§ Задания для выполнения
(a) Перескажите короче или в виде списка абзац фрагмента о неолиберальной культурной политике, начинающийся со слов «Аннотация. В начале 2000-х годов». Основные факты должны сохраниться.
(b) Напишите, что следует дальше во фрагменте о неолиберальной культурной политике, начиная сразу после его последнего предложения.

§ Выбранный фрагмент

------------------------------------------------------------

Текст научной работы на тему «Концептуализация социокультурного капитала населения в коммуникативных моделях и дискурсах неолиберальной культурной политики»

■ ■ ■ КОНЦЕПТУАЛИЗАЦИЯ СОЦИОКУЛЬТУРНОГО КАПИТАЛА НАСЕЛЕНИЯ В КОММУНИКАТИВНЫХ МОДЕЛЯХ И ДИСКУРСАХ НЕОЛИБЕРАЛЬНОЙ КУЛЬТУРНОЙ ПОЛИТИКИ

Автор: РОМАШКО Т.В.

РОМАШКО Татьяна Владимировна - старший преподаватель кафедры философской антропологии и общественных коммуникаций, институт философии человека РГПУ им. А.И. Герцена.

Адрес: 196047, Россия, Санкт-Петербург, улица Малая Посадская дом 26, аудитория 302.

Тел.: +7 911 944 80 63. E-mail: romashkotv@gmail.com

Аннотация. В начале 2000-х годов культурная политика Великобритании приобретает неолиберальный характер. Сегодня это устойчивый концепт, который базируется на постмодернистских направлениях культурологической научной мысли (постструктурализм и деконструктивизм). По сравнению с предшествующим периодом управления культурой 1970-1980-ых гг. («welfare state») это совершенно иная политика, обладающая своими характеристиками, свойствами, особенной структурой и функциями. Одной из ее функций является регенерация (наращивание) социокультурного капитала населения, который помогает субъекту стать автономным само-проектом, «фирмой» со своей репрезентацией, трансляцией и потреблением ценностей. Основным предметом рассмотрения в данном контексте являются понятия «социальный капитал» и «культурный капитал» в дискурсе культурных исследований, а также их роль в выходе на практическую реализацию британской культурной политики.

Анализ трудов Л. Альтюссера, С. Холла, Э. Лакло и Ш. Муфф и современных исследований культурной политики (Д. О'Брейн, Д. Освалл, Э. Бел-фор, Дж. Холден) позволил выявить основные взгляды и подходы, которыми сейчас оперируют неолиберальные культурные политики западно-европейскихстран.

------------------------------------------------------------

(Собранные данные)
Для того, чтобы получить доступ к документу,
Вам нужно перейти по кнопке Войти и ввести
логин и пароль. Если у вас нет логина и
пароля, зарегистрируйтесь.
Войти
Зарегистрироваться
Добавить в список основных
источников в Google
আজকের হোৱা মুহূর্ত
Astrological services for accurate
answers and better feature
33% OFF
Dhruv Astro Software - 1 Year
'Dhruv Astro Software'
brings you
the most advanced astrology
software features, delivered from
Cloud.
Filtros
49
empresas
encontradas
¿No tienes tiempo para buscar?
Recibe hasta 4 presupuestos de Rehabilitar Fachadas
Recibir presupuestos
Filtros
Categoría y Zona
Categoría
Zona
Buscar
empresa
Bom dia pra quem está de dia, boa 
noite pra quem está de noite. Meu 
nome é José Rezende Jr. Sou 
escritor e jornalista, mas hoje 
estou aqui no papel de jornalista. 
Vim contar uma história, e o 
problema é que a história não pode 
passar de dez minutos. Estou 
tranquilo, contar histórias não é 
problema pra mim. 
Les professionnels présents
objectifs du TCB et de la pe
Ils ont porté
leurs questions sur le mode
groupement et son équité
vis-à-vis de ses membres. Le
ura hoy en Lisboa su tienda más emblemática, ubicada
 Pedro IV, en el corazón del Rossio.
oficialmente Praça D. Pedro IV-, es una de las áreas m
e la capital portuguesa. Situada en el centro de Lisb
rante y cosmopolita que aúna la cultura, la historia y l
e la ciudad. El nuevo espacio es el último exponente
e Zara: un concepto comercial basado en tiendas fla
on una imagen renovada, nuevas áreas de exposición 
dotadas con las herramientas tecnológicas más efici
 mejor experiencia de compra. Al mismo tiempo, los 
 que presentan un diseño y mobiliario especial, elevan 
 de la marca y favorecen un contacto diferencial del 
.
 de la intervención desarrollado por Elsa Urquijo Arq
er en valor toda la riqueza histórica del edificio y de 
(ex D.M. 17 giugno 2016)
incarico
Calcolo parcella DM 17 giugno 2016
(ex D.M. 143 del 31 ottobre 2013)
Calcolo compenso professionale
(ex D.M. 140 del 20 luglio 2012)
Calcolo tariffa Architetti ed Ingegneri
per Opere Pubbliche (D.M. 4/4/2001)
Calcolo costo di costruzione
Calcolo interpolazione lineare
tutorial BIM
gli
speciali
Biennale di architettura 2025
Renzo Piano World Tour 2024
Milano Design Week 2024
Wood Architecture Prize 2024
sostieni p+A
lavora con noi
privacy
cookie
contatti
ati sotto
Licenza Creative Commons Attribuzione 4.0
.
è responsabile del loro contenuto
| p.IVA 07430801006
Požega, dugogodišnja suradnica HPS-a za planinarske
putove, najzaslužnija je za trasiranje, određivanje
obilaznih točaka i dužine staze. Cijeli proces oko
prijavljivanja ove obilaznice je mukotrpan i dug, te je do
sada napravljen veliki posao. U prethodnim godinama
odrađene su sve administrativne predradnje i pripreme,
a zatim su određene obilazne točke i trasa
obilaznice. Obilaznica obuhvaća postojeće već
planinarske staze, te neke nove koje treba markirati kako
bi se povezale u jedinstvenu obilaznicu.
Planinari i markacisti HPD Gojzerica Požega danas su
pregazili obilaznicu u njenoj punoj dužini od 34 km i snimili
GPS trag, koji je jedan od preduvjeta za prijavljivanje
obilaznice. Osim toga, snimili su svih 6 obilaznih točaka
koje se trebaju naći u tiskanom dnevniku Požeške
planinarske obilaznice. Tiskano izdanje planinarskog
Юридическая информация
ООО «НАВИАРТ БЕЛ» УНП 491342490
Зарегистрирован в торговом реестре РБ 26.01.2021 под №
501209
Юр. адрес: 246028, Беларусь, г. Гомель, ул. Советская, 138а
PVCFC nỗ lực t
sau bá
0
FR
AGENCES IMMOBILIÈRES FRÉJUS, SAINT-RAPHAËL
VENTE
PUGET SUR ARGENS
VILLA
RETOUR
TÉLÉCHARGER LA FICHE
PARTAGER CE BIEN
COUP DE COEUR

------------------------------------------------------------

§ Готовые ответы
(a)
- В начале 2000-х годов культурная политика Великобритании становится неолиберальной. Сегодня это устойчивый концепт, опирающийся на постмодернистские направления культурологической мысли: постструктурализм и деконструктивизм.
- От управления культурой 1970–1980-х годов («welfare state») она отличается своими характеристиками, свойствами, структурой и функциями.
- Одна из её функций — регенерация (наращивание) социокультурного капитала населения. Этот капитал помогает субъекту стать автономным само-проектом, «фирмой» с собственной репрезентацией, трансляцией и потреблением ценностей.
- Основной предмет рассмотрения — понятия «социальный капитал» и «культурный капитал» в дискурсе культурных исследований, а также их роль в практической реализации британской культурной политики.

(b)
Главный вывод автора заключается в том, что именно концепции культурных исследований помогли британцам осознать, что культура в узком понимании может быть не только инструментом самоутверждения эгалитарной группы, но культура «как всецелый образ жизни» («the whole way of life») является ресурсом социально-экономического процветания всего населения. Что отразилось в таких приоритетах неолиберальной культурной политики, как: инклюзивность, культурное разнообразие и развитие креативного потенциала человека с целью стабилизации его социально-экономического положения в ускользающем мире.

DOI 10.21453/2311-3065-2016-4-3-61-75

Ключевые слова: социокультурный капитал населения, неолиберальная культурная политика, дискурс, постмодернизм, деконструктивизм, критика эссенциализма, П. Бурдье Л. Альтюссер, С. Холл, Э. Лакло.

Концептуализация форм капитала: Т. Шульц и Г. Беккер

Первичное осмысление понятия «капитала» происходит в XVIII-XIX веке в трудах таких мыслителей, как А. Смит, К. Маркс, М. Вебер. В марксистской политэкономии экономический капитал имеет значение «самовозрастающей стоимости», обусловленной общественными взаимоотношениями капиталиста и рабочего. Позже понятие «капитал» концептуализируется в разных контекстах, приобретая формы в зависимости от той области, где он функционирует в качестве средства или способа достижения целей.

В 1970-ых годах американские исследователи Т. Шульц и Г Беккер вводят понятие «человеческий капитал» в научный дискурс [1]. Предложенная ими теория инвестиций в человеческий капитал определяла образование, здоровье и информацию как главные факторы улучшения качества подготовки индивида к профессиональному труду [2]. Данные исследования ставили цель обосновать необходимость государственных и коммерческих инвестиции в среднее и высшее образование, в улучшение условий труда и досуга населения. Это должно было привести к улучшению «производительности производственного процесса», соответственно, к повышению прибыли рабочего и организации, и, в конечном счете, — к улучшению общего уровня благосостояния страны. Очевидно, что человек и человеческий капитал в этом контексте рассматривались преимущественно в экономических категориях. Полученная прибыль предприятия или государства была мерой измерения человека и его потенциала.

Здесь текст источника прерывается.